A couple of weeks ago I was fascinated to read a long thread by Mario Zechner, a software developer in Austria, in which he described his efforts to compile a historical database of comparative prices across Austrian supermarkets. The Austrian minister of labour and of digital and economic affairs had said it would take months to build such a database. Zechner got going in a couple of hours. And now Wired magazine offers some background to Zechner’s creation: This Website Exposes the Truth About Soaring Food Prices.
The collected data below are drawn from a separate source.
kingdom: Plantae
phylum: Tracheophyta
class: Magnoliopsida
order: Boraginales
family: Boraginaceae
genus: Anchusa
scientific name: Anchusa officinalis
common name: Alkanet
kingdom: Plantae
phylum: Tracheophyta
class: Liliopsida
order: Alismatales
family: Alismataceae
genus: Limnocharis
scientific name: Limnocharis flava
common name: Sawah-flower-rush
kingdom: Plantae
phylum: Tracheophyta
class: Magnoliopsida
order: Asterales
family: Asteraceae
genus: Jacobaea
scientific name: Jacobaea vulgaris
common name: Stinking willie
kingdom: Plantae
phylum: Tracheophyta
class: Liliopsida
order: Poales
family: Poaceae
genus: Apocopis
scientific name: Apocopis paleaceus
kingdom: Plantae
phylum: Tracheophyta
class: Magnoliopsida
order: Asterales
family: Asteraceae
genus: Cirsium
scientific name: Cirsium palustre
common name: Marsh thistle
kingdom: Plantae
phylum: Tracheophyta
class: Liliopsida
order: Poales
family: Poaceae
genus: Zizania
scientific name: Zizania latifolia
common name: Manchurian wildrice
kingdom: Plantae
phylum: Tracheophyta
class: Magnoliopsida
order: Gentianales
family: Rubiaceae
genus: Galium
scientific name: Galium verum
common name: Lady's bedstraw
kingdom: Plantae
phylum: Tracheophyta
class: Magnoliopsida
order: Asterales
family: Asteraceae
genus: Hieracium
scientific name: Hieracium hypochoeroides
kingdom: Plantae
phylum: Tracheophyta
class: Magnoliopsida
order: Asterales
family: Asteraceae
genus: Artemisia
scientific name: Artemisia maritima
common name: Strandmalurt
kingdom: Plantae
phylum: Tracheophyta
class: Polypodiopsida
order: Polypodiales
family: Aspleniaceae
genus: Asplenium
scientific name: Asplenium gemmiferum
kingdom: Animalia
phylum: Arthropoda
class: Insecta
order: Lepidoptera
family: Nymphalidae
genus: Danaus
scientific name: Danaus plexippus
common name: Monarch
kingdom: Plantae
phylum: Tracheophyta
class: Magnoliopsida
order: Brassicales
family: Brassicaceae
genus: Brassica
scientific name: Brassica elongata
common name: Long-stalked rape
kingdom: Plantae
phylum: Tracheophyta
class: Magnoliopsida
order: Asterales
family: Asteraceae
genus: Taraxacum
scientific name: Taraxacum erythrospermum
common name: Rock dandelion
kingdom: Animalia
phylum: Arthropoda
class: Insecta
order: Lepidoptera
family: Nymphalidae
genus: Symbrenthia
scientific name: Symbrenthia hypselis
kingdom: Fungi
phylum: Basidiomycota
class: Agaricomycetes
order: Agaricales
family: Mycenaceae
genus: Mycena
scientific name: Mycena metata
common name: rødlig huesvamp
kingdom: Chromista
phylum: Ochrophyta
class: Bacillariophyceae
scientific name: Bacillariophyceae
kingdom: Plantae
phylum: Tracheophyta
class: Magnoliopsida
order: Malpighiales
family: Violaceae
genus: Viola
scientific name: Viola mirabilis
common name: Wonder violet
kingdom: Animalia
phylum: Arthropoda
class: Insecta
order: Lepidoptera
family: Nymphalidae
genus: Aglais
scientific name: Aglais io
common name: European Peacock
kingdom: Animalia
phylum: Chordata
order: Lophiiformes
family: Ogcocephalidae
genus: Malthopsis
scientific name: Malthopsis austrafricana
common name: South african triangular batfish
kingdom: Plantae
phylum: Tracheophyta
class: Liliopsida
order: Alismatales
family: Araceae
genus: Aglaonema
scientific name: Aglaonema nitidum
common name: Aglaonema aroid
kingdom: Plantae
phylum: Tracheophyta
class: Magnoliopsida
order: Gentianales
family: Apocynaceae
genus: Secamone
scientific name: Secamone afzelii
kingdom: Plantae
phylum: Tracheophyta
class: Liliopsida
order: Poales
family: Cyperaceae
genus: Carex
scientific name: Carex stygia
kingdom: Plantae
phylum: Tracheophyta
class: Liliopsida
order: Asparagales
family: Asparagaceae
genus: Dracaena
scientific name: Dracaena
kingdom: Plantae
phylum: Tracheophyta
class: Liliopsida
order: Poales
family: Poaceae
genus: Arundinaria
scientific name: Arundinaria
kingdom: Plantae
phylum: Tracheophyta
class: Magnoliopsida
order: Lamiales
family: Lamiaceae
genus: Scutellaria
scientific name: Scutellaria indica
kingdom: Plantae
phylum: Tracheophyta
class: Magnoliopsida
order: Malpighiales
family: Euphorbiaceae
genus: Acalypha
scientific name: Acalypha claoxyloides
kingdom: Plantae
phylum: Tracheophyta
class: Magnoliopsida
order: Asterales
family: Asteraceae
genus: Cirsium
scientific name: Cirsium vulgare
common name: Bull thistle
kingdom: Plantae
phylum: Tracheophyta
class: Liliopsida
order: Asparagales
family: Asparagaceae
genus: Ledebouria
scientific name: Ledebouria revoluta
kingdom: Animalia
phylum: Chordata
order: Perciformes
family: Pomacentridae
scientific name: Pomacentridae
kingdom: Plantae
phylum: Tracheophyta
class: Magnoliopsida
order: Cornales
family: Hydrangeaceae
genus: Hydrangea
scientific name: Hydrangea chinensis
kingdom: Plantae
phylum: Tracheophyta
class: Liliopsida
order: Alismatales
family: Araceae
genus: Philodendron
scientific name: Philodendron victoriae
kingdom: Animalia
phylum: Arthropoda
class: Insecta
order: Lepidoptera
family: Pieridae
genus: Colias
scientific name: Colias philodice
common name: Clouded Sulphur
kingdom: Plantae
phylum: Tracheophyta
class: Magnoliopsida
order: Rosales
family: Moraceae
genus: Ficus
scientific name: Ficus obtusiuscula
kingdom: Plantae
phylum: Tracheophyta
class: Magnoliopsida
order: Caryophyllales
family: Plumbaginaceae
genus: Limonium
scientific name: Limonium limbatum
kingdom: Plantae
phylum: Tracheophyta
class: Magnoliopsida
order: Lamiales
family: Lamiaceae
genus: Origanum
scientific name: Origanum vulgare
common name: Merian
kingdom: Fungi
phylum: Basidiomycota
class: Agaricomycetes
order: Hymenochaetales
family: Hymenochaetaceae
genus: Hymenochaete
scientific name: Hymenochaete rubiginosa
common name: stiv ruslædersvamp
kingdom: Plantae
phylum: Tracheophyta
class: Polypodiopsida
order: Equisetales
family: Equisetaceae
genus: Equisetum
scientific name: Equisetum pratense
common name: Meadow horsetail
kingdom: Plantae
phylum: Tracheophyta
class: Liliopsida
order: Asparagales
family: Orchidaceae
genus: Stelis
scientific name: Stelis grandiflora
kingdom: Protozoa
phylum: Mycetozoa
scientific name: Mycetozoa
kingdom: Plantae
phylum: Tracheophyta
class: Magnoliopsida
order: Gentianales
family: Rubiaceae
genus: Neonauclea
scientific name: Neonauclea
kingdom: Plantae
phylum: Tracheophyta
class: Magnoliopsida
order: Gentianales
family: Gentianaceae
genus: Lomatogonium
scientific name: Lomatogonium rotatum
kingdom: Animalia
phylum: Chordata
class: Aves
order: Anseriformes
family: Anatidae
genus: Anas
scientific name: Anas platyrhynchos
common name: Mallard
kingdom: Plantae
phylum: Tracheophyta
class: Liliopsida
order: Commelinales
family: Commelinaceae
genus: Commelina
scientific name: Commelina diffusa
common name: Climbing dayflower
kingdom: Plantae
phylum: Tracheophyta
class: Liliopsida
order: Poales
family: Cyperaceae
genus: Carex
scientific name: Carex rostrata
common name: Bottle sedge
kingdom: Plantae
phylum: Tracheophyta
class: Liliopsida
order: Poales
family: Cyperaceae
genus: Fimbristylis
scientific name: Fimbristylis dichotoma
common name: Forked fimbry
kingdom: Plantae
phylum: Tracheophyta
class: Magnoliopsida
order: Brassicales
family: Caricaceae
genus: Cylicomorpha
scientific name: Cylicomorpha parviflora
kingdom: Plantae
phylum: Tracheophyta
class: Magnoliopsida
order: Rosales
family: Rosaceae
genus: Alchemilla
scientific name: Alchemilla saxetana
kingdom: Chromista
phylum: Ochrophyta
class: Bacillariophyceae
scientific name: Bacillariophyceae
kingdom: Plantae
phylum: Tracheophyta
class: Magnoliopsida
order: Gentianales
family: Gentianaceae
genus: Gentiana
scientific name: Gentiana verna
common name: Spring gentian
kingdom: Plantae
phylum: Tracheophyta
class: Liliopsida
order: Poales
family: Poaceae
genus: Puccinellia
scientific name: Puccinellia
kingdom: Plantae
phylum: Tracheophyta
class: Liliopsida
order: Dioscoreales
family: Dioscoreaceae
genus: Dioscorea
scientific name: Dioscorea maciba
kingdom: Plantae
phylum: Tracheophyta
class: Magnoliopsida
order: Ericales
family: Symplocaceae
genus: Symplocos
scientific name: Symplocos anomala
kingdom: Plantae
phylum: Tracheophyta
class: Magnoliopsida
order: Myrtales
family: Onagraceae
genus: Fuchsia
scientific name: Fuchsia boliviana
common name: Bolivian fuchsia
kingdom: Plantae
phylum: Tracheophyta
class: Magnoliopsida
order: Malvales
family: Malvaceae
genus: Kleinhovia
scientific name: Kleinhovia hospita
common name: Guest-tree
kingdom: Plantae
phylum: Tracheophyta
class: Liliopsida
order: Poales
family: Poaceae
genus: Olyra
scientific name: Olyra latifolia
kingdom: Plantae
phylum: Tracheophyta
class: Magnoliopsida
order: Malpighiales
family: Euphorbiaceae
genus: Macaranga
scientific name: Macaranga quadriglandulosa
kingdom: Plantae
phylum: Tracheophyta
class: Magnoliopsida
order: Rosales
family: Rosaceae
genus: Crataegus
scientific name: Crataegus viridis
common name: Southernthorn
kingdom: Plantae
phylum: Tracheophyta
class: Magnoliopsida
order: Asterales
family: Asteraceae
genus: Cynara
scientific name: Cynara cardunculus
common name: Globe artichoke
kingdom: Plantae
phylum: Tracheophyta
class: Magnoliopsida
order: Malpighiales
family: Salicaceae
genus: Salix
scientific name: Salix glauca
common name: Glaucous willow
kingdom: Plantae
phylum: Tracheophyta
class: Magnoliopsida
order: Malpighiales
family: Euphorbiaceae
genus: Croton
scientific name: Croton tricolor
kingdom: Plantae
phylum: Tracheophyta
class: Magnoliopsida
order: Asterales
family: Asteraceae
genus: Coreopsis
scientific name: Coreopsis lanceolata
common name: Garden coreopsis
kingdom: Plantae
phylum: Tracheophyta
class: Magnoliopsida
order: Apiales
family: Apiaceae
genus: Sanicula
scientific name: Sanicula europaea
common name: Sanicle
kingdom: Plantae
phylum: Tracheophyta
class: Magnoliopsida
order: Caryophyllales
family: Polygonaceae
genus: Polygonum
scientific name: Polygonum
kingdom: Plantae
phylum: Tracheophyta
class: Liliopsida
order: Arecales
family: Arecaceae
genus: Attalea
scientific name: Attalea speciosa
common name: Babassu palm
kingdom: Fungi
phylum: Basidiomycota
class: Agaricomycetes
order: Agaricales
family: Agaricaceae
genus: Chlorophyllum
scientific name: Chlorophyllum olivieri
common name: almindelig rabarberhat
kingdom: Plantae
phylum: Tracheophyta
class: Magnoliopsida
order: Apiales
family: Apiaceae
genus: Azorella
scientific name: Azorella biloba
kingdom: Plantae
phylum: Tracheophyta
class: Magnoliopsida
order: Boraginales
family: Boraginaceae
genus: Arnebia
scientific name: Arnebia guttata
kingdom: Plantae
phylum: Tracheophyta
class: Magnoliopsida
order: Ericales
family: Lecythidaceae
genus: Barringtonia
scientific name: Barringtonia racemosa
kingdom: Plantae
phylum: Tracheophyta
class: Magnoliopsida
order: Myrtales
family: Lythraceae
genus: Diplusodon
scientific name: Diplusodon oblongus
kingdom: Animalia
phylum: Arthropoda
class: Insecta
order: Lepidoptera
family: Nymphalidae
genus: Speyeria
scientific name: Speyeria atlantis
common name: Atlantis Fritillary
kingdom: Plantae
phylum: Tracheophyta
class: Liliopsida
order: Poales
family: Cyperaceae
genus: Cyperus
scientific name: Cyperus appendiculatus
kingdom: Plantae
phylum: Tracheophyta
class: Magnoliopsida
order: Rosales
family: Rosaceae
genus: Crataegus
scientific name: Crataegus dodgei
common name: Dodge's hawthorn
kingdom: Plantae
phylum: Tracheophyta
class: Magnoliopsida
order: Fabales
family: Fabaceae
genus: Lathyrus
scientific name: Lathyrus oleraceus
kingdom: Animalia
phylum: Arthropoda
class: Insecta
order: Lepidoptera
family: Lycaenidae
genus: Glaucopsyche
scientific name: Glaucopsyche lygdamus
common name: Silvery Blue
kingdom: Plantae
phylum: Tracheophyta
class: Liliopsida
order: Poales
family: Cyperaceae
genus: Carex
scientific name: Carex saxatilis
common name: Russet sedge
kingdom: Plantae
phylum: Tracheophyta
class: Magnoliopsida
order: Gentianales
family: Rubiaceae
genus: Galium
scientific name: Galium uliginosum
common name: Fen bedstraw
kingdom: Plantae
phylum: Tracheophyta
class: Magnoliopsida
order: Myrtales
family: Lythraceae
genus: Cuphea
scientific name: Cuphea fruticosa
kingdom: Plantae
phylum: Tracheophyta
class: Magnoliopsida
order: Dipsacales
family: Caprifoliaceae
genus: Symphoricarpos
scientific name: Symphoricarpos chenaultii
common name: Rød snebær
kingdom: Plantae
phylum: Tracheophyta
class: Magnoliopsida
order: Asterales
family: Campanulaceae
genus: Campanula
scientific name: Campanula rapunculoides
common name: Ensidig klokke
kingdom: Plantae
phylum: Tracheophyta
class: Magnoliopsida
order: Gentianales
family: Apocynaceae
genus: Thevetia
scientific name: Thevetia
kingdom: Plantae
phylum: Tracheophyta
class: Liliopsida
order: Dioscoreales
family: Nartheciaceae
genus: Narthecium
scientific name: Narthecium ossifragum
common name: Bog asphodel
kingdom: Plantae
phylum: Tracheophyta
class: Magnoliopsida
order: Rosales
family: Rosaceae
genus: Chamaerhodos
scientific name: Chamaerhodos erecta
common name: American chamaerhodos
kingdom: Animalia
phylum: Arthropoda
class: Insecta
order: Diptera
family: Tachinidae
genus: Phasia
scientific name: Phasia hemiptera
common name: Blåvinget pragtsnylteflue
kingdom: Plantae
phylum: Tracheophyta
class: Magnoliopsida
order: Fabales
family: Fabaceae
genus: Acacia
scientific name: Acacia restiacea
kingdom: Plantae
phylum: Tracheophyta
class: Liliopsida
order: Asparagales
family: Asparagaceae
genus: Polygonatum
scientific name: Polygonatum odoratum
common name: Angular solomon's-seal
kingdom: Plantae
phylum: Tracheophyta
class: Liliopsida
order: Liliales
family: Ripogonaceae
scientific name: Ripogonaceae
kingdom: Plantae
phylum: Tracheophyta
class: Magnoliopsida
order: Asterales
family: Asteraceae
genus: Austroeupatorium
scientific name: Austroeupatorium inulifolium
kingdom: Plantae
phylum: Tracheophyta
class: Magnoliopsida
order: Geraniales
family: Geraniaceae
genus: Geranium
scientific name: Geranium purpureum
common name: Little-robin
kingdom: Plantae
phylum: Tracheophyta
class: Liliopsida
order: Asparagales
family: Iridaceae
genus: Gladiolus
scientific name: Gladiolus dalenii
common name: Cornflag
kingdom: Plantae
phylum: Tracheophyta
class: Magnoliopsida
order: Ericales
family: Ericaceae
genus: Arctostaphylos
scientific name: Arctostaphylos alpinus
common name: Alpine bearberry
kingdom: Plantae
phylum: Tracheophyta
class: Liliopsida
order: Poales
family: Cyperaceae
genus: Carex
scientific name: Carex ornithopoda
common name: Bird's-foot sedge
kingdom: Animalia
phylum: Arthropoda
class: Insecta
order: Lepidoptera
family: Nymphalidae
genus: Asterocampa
Actually, while it tells you, roughly, what Zechner did, and how his work is being put to work in other countries, Wired’s article does not in fact reveal the truths Zechner’s work exposed. For that, you should head to his thread and just keep scrolling. You do not need to join Mastodon to do so. It’s eye-opening, jaw-dropping and gob-smacking. One the surface, it looks like supermarkets collude on prices (or watch one another very closely). They manipulate their special offers to create a false “average” price. They charge customers in Austria more for the exact same product than their neighbours in Germany, even for products produced in Austria. There is clear evidence of shrinkflation. And so on and on. Astonishing.
Here’s a turn-up for the books. According to no less an authority than the United States Department of Agriculture, poor people spend a greater proportion of household income on food.
And yet, despite — or perhaps because of — food prices increasing faster than overall inflation, food as a share of total expenditure decreased from 2019 to 2023 for the lower 60% of income. Is food cheaper? Did income rise? Or could it be that they couldn’t afford to buy as much food?
Why are plant milks more expensive than cow milks? Mother Jones asks the tough questions. And the answer she comes up with is twofold. Big Dairy’s large volumes drive down the cost per litre. And also, Big Dairy’s lobbying power allows it to milk the US government of around $1 billion a year in direct subsidies, not bad for an investment of only $7 million a year in lobbying. Big Coffee also benefits from economies of scale which is why, the article says, in Europe Starbucks is slowly phasing out the price premium on non-dairy milks. I’d have thought that would be even easier in the US.